■ **TEXT BLOCK**
---

By V Shunmugam
& Ruchi Shukla
The International Energy estimates that India’s energy demand outpaced growth in global demand in 2018 (2.3%); the country’s primary energy demand rose by 4%. While a healthy growth rate is essential, it important that it is sustainable—today’s growth should not be at the cost of tomorrow’s potential. Major economies have been looking at cleaner sources of energy such as natural gas. But growth in India had been primarily led by coal-based power generation and fossil fuel-based mobility solutions. As per Energy Statistics 2018 published by the ministry of statistics and programme implementation, coal accounts for about 70% of total power generation, and natural gas accounts for 9%.
To balance growth in energy demand with sustainability, we need to reduce the environmental cost of energy use. India must enhance the share of natural gas in the energy basket to 15% in the next decade compared with the current 6% (‘Vision 2030-Natural Gas Infrastructure in India’, PNGRB). We are also at an inflection point where our domestic production benchmarked to administered prices witnessed unhealthy exploration interests; at the same time, increasing dependence on gas imports has the potential to add to the overall burden of energy imports, besides putting our economic planning and forex management processes out of gear.

---

■ **EXTRACTED DATA**

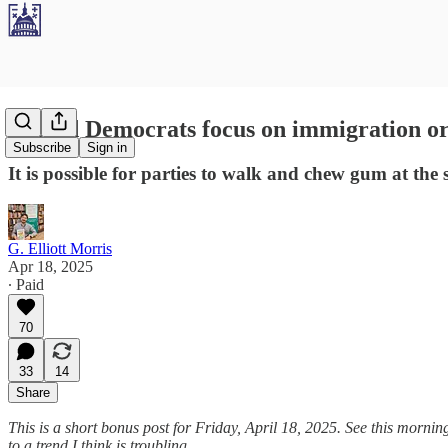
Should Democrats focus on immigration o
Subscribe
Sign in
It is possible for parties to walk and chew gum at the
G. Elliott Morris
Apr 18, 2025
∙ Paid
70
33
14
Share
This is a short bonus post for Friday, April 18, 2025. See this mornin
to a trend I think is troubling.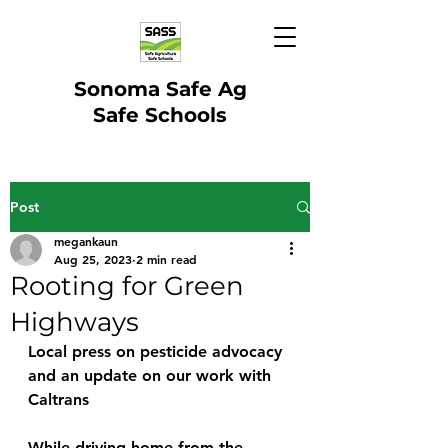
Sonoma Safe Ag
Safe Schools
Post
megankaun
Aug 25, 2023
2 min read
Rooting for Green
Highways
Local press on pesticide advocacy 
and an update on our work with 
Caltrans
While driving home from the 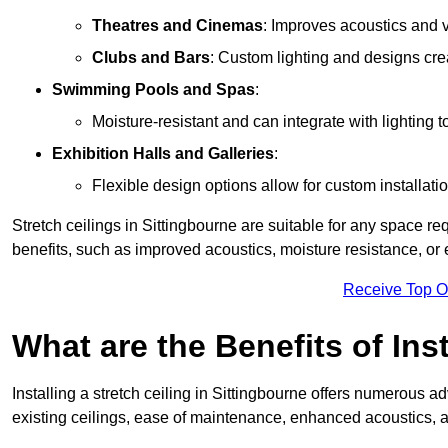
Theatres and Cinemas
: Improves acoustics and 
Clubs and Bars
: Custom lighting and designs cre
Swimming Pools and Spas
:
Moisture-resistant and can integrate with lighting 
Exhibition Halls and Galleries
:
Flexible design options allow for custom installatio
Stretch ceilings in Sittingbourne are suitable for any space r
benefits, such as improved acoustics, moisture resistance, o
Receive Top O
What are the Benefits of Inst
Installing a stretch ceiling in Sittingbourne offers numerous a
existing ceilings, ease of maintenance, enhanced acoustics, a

---

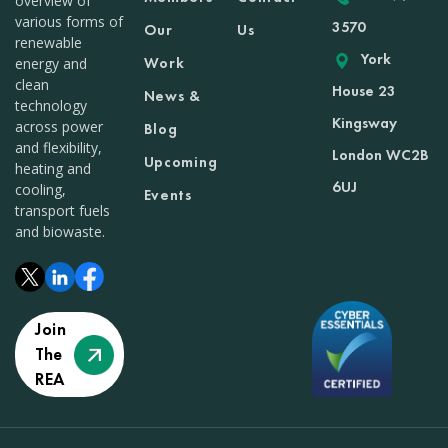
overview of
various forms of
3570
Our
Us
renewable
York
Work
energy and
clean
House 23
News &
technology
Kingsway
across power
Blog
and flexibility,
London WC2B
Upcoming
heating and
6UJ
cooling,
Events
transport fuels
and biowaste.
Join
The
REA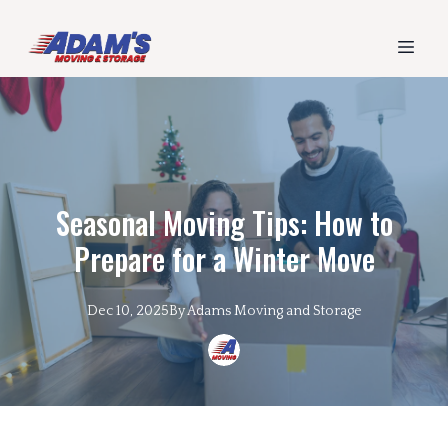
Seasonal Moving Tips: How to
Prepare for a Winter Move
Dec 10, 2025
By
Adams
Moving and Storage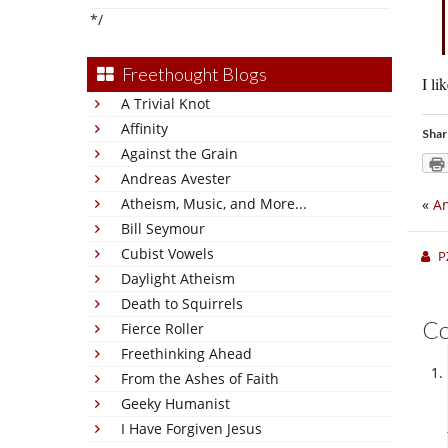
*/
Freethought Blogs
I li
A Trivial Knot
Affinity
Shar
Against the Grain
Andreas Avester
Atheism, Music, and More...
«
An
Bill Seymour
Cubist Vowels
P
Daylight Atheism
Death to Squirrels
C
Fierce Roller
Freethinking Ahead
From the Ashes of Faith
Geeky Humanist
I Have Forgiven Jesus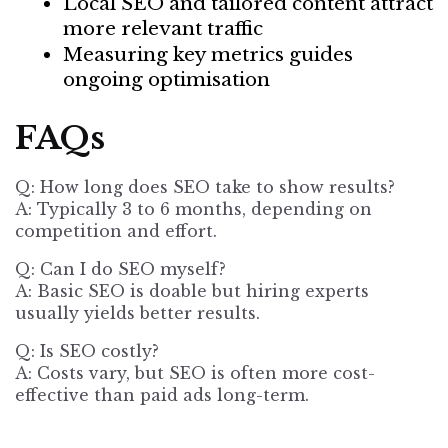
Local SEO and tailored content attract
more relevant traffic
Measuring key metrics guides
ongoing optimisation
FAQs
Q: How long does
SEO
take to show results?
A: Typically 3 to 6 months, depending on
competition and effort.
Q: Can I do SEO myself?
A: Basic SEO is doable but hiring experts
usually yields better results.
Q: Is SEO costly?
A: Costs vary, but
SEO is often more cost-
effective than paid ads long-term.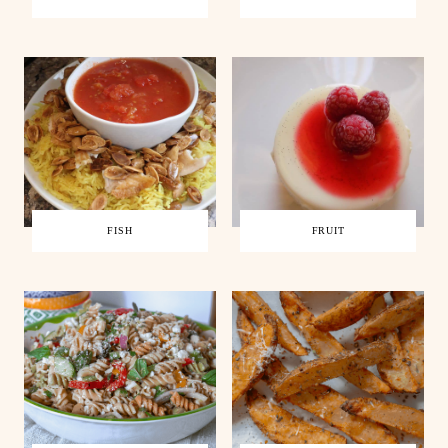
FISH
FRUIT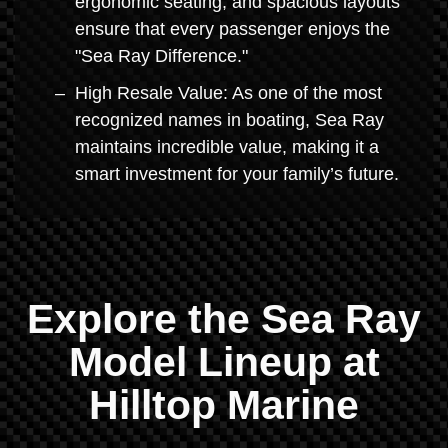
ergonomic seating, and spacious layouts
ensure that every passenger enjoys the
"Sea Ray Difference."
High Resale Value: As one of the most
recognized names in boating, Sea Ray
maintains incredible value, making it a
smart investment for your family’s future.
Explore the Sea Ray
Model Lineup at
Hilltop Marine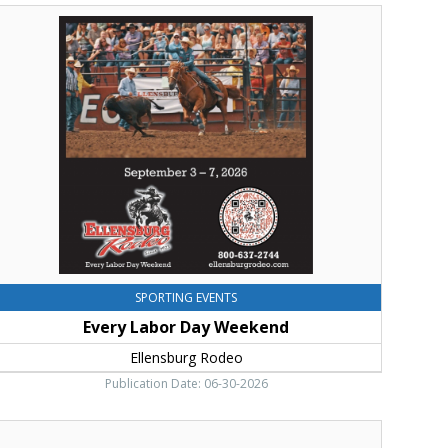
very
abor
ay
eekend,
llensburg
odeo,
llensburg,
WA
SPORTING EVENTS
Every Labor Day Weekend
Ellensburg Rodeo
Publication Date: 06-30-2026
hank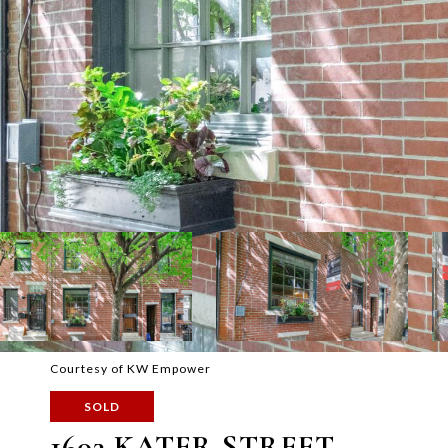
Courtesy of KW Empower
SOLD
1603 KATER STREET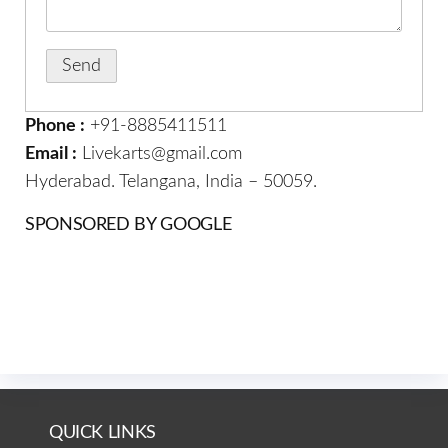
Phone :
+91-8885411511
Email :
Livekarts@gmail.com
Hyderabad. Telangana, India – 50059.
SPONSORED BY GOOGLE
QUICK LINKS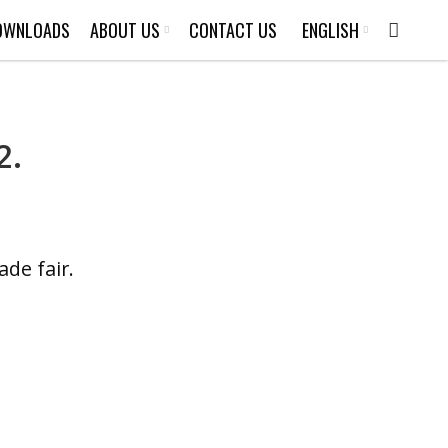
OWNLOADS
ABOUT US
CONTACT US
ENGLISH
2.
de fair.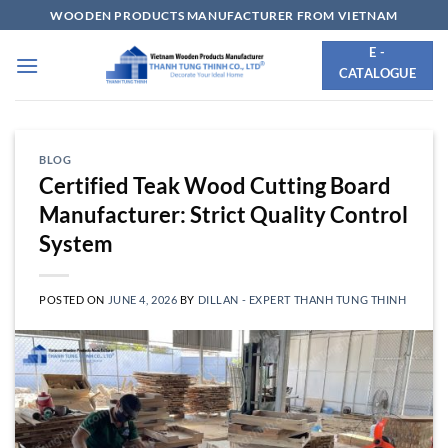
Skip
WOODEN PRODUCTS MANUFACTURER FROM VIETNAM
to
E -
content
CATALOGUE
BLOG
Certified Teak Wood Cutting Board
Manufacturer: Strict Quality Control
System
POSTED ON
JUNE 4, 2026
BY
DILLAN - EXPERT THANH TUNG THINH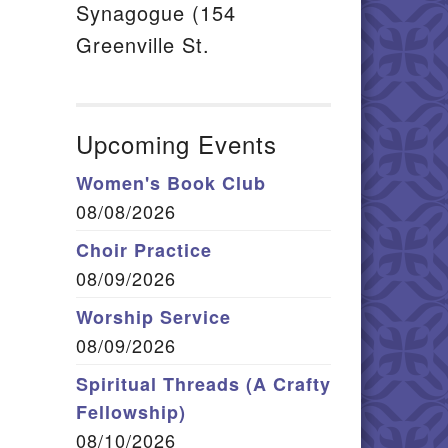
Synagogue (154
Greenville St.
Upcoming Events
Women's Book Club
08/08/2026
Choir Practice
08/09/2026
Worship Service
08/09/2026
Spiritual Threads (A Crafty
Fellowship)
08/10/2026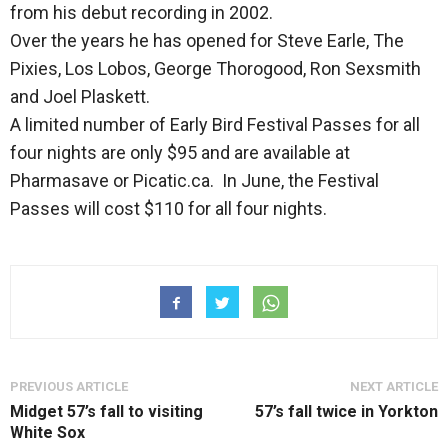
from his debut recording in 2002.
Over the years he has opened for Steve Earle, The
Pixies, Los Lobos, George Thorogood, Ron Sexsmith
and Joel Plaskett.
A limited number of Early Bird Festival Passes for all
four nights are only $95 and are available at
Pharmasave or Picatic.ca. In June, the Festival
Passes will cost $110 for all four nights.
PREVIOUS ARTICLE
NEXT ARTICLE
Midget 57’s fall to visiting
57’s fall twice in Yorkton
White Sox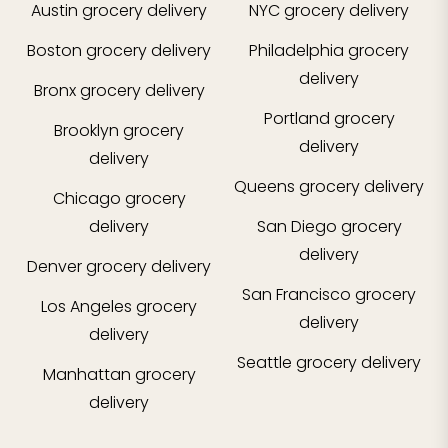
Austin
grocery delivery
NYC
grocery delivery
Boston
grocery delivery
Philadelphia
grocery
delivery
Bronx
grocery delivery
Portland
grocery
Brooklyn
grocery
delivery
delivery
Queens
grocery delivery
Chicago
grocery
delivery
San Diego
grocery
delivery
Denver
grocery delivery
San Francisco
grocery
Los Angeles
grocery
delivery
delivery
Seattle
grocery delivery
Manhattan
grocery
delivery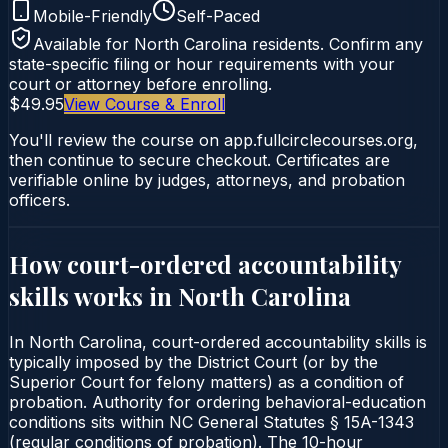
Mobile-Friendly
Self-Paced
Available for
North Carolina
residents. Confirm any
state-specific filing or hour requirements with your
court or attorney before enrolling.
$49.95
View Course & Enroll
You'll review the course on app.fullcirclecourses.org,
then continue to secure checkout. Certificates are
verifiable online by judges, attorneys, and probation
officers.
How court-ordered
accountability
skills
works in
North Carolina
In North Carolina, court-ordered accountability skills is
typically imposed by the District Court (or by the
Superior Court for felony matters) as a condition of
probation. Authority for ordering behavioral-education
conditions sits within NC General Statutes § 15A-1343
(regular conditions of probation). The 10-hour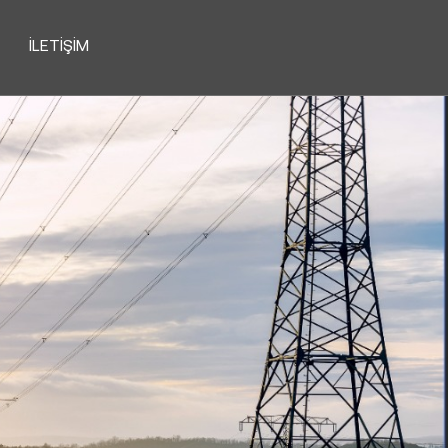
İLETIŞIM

---

Retype the article on India's energy demand and natural gas from above in full, keeping every word and punctuation mark unchanged.

■ **RESPONSE**
By V Shunmugam
& Ruchi Shukla
The International Energy estimates that India’s energy demand outpaced growth in global demand in 2018 (2.3%); the country’s primary energy demand rose by 4%. While a healthy growth rate is essential, it important that it is sustainable—today’s growth should not be at the cost of tomorrow’s potential. Major economies have been looking at cleaner sources of energy such as natural gas. But growth in India had been primarily led by coal-based power generation and fossil fuel-based mobility solutions. As per Energy Statistics 2018 published by the ministry of statistics and programme implementation, coal accounts for about 70% of total power generation, and natural gas accounts for 9%.
To balance growth in energy demand with sustainability, we need to reduce the environmental cost of energy use. India must enhance the share of natural gas in the energy basket to 15% in the next decade compared with the current 6% (‘Vision 2030-Natural Gas Infrastructure in India’, PNGRB). We are also at an inflection point where our domestic production benchmarked to administered prices witnessed unhealthy exploration interests; at the same time, increasing dependence on gas imports has the potential to add to the overall burden of energy imports, besides putting our economic planning and forex management processes out of gear.